Hmm, how novel, putting smaller things together to make bigger things. If only Lego or chimney sweep brush makers or bridge builders or house makers had thought of it before them. Oh, wait, they did.

----------


## DrLuigi

No idea why you would patent something basic like this tho.

Makerbot must have a allergic reaction against just letting some things opensource i guess.

----------


## bringho

Fortunately patents like this would not even be considered in the rest of the world as far as I know.

----------


## Jef_Lord

OMG ! It's a revolution Makerbot just patented ... one of the most used method by Makers since cavegage...  :Confused: 

Even Kinematics didn't dare it.

 :Roll Eyes (Sarcastic):

----------


## Roxy

My guess is they are going to run into 'Prior Art' considerations.   I didn't do this because my part was too big but I did do a very similar thing so I could print it and have access to paint and view the inside of my 'artificial lung' for a school project. It is likely somebody has done this exact thing already because of size constraints. We will have review the claims on this patent.    But my bet is they have a hard time defending this patent if it gets granted:


photo 9.jpg

----------


## Dragons_Blood

Would this infringe upon Lego patents?

----------


## Feign

Some things ought to get you banned for trolling from the Patent Office.

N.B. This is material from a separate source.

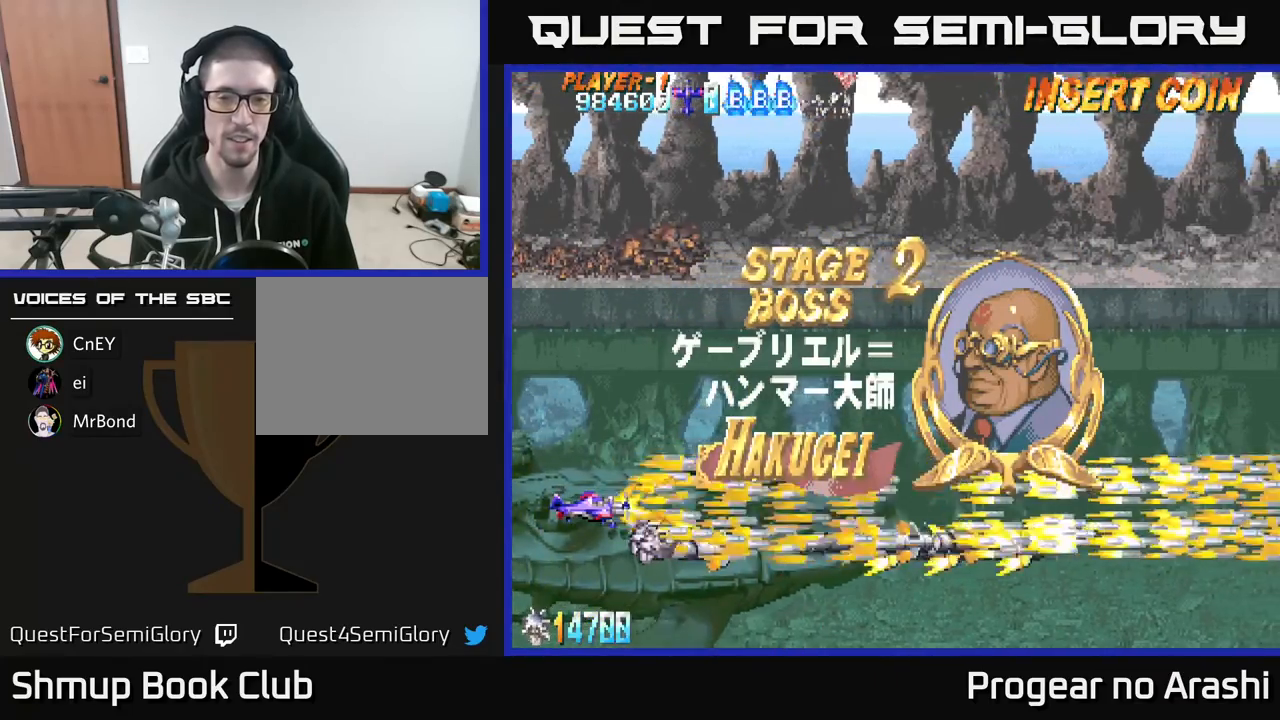
{"buttons": ["X"], "left_stick": "center", "events": []}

Patenting the concept of "assembly" ought to be one of those things.

----------


## DrLuigi

Well i guess i can say now that Makerbot is our Apple in the 3D printing industry.

I knew it for a long time but that just proves it,

Oh well.. You will always have such companys i guess.

I wonder if they would actualy opensource something one day.

----------


## curious aardvark

there's a few openscad scripts that break down large parts into smaller and add customisable connectors. 
Patenting something as basic as gluing or clipping small things together. Means you can sue everybody else who already does it. 

Makerbot have gone a long way down the road to hell since they were bought by stratasys, while still pretending to be this user friendly company. 

I'm currently designing small interlockable cups for 3d noughts and crosses (tic tac toe). We played a game with an empty biscuit holder at christmas. So much fun I'm going to make my own kits :-) 
Wonder if I should ask makerbot for permission first ? 
Nah.

----------


## hobbes

hi, new guy here.

I really don't see any significance to such patent. It's like patenting a fork with 3 prongs, even though you can easily find ones with 4 prongs.

Whenever i want to print something bigger than the build area and the part has to be strong enough to support weight, i will split the part and implement the appropriate indentations.
Alternatively i'll just screw in or glue non printed support beams such as wood or metal tubing.

----------